Here are brief answers to your questions.

  1. Usually, well controlled IDDM patients getting a normal diet are not malnourished, indeed obesity may be a problem (especially in teenage girls). There are a number of reasons why patients with Type 1 diabetes may seem malnourished in the Philippines. First of all you may be seeing cases of Tropical Calcific Pancreatitis (TCP) and Fibrocalculous Pancreatic Diabetes (FCPD). Also in situations where insulin may be hard to get, young diabetics lose both lean body mass and subcutaneous fat, they may also lose body water from a continuous osmotic diuresis. Another possible explanation in some cases is that there is an associated autoimmune hypothyroidism that has not yet been detected.
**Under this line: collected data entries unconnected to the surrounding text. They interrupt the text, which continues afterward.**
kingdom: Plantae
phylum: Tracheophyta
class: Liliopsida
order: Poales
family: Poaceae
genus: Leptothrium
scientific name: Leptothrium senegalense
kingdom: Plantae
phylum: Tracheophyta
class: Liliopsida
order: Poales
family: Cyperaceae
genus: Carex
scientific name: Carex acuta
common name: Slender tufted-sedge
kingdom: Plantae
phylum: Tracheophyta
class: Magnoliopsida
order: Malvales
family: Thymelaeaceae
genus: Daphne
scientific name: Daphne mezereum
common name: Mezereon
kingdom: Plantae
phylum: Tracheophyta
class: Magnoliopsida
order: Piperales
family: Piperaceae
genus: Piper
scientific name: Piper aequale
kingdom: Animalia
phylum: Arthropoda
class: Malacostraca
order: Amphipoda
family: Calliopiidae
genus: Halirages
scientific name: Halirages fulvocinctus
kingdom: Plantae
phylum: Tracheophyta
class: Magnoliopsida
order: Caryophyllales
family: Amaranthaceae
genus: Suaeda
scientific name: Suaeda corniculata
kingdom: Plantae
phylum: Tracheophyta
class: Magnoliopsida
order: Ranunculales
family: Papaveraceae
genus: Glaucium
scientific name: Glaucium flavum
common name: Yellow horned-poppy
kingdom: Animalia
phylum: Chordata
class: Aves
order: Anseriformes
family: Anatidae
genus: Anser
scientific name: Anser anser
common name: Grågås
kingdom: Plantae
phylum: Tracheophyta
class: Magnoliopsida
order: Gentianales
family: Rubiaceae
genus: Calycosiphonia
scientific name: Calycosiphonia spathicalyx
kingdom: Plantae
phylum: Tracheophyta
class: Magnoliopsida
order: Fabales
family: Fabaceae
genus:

  2. The inheritance of Type 1 diabetes or IDDM or autoimmune diabetes is based on certain specific cell surface proteins or HLA antigens which confer susceptibility to the disorder. The autoimmune process however has to be triggered by some environmental factor(s). Peptide components of certain cows' milk proteins have attracted a lot of attention in this connection as have certain viruses; but so far no specific culprits have been identified. Type 2 Diabetes or NIDDM is increasingly getting subdivided into genetically separate; but clinically similar subgroups. Treatment is much the same for all of them and this has discouraged particular diagnosis which is anyway difficult to obtain and expensive to carry out. In consequence, genetic patterns are much less clear. It is likely though that the detection of one form of MODY diabetes, which is glucokinase deficiency, will be encouraged because it carries the assurance of a good prognosis and mild course.

  3. The destruction of islet tissue in Type 1 Diabetes normally takes place slowly over a period of several years. Near the end of the process when insulin synthesis is marginal, the stress of any severe infection will precipitate insulin dependence and clinical diabetes including ketoacidosis. This is what I think happened in the case that you describe.